Le volcanisme du Mc est classé typiquement comme volcanisme
intraplaque dispersé des continents. Il produit
des magmas alcalins à
partir d'un manteau lherzolitique
et un faible taux de fusion
d'environ 5% qui concentre le potassium (K) et le sodium (Na).
Ces liquides magmatiques se forment dans des conditions de
pression supérieures à 2 GPa,
soit à une profondeur de l'ordre de 75 km à 100 km et une
température supérieure à 1250°C.
Leur signature géochimique, en termes de composition, s'apparente
à celle des iles océaniques à l'aplomb de grands panaches
mantelliques, ou points chauds.
Toutefois
la notion de point chaud est généralement plus compliquée
à s'imposer dans le cas du volcanisme intraplaque du Massif
central, en raison d'un certain nombre de différences, dont
la dispersion des provinces éruptives,
la multitude des panaches, les faibles
volumes de magmas émis, etc. Cette notion a été
largement débattue par la communauté scientifique jusqu'au
début des années 2000 quand un modèle
alternatif, plus probant, d'un début
de rifting puis d'une convection mantellique (flux
asthénosphérique) a été proposée pour en expliquer la formation
(Michon L. et Merle O., 2001).
En effet, les remontées de l'Italie
à l'origine de la genèse des Alpes bouleversent le socle et
le manteau. Cette confrontation
crée il y a 35Ma une extension est-ouest
de la lithosphère à l'origine des bassins d'effondrement
des Limagnes. Dans ce processus les magmas se forment par
décompression et remontent alors aux grés des faiblesses
de la croûte. Cette phase volcanique se développe il y a 25Ma.

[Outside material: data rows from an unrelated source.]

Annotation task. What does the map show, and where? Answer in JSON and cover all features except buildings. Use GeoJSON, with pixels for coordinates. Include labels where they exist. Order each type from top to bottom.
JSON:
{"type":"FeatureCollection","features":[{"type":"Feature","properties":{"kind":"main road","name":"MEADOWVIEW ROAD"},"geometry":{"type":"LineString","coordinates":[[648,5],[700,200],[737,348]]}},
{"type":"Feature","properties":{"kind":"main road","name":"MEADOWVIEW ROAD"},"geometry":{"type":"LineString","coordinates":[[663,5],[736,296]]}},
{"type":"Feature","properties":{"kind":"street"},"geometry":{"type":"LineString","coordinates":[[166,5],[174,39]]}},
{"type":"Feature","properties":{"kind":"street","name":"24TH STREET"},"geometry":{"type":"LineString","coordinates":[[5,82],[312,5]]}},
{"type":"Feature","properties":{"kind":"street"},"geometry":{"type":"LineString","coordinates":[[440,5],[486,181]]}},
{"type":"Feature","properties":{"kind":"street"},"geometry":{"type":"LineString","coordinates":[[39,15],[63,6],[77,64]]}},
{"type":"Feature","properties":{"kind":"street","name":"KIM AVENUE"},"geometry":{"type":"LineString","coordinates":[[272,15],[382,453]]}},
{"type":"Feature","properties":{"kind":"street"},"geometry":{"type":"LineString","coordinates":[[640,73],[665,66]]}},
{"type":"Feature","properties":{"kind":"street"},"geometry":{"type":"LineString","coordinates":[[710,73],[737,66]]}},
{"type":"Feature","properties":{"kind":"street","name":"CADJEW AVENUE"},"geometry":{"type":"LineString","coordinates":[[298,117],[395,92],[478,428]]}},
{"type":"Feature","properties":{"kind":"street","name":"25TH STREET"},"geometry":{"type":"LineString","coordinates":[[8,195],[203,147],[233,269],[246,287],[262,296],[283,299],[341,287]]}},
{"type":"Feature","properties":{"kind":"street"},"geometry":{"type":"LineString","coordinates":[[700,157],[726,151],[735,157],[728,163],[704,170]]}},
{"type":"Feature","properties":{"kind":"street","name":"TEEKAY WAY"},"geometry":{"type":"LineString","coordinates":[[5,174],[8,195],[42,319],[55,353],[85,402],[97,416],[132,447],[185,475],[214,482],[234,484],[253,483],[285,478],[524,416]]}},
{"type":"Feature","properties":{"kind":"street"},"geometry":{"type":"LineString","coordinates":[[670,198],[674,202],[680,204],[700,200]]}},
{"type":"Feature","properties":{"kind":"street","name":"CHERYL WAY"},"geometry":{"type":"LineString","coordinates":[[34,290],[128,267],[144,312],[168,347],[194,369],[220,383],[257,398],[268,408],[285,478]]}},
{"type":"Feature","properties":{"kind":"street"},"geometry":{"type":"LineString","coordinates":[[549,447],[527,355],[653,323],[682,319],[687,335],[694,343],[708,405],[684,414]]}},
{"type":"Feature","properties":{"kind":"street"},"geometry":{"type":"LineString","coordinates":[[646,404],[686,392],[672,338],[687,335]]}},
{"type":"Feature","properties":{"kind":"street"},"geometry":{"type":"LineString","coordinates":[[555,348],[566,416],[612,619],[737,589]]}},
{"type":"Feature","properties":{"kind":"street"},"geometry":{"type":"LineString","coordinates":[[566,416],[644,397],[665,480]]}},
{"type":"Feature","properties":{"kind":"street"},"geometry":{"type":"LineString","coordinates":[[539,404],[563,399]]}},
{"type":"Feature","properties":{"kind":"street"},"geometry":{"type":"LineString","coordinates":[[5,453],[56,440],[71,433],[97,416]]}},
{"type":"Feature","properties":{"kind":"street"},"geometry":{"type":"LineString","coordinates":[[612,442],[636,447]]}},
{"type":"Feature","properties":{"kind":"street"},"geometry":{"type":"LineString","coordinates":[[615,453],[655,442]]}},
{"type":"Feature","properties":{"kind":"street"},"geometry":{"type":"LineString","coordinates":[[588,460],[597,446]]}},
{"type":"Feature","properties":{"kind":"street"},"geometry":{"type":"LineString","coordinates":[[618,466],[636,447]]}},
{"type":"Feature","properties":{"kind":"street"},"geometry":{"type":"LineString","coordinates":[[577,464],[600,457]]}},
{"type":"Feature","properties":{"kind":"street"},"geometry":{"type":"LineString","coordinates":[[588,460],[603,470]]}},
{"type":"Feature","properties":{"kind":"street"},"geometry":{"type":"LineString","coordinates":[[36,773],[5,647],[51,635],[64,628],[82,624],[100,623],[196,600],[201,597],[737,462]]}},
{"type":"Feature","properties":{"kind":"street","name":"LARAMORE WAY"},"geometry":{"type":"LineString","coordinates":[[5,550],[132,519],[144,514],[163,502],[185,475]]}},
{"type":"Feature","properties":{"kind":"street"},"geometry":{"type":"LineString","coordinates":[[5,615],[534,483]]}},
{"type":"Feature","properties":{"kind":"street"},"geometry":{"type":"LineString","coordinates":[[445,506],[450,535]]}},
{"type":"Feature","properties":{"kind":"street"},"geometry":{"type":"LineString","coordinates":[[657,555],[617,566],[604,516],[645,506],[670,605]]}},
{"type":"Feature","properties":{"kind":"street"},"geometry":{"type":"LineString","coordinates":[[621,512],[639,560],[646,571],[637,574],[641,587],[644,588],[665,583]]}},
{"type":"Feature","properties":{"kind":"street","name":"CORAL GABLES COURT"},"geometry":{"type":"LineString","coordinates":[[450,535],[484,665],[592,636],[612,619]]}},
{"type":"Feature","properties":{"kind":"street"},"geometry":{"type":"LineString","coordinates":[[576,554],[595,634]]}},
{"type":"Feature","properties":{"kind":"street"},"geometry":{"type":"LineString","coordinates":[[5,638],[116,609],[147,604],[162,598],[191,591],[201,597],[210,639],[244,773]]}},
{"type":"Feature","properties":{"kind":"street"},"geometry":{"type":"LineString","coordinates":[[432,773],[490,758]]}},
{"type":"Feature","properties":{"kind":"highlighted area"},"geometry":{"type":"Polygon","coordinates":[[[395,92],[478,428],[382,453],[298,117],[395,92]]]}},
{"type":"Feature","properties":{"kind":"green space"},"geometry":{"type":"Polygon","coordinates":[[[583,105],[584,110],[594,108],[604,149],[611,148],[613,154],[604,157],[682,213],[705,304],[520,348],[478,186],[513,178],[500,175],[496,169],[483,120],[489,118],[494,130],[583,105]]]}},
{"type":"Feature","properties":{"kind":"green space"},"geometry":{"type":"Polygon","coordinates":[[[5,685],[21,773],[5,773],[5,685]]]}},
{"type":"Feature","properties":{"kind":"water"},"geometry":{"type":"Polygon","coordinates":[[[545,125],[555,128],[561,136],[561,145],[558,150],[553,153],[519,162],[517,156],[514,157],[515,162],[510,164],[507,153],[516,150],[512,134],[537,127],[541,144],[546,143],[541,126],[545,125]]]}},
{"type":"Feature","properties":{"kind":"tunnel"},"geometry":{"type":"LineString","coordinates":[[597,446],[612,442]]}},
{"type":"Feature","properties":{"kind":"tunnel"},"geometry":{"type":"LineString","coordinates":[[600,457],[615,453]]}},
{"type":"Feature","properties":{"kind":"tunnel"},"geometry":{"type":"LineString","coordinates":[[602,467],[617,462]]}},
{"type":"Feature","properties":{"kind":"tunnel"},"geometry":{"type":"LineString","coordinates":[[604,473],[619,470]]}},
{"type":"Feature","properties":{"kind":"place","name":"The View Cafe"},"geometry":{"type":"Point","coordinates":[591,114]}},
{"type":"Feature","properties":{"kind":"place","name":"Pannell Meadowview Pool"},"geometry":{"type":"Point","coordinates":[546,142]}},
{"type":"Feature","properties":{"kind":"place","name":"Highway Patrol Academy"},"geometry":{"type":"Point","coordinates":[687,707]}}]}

La conjugaison de ces phénomènes favorise ainsi les conditions
de formation d'un rift continental
qui affecte le Massif central, mais aussi l'ensemble des régions
périalpines avec le fossé Rhénan et l'Eiger, plus au nord.
Plus tard ces conditions changent au profit d'ascensions
mantelliques en raison de déséquilibres thermiques
dans le manteau crée par l'enfoncement
lithosphérique sous la racine des Alpes. Ce phénomène
qui impacte plutôt le sud du Massif central et débute il a
13 Ma, érode la lithosphère, crée une
surrection notable de la partie sud du massif avec
une phase volcanique intense.

Le volcanisme Auvergnat
en place débute il y a 25MA, avec les manifestations
des Limagnes, mais la période la plus intense se situera
plus tard par l'édification du Cantal
(-13 MA à -3 MA), le Cézallier
(-6 Ma à -3 Ma), le Mont Dore-Sancy
(-3 Ma à -200 000 ans), plus au sud-est l'ensemble
Velay/Devès (-13
Ma à -1 Ma) et l'Aubrac
au sud (-7 Ma à -3 Ma) voir la chronologie.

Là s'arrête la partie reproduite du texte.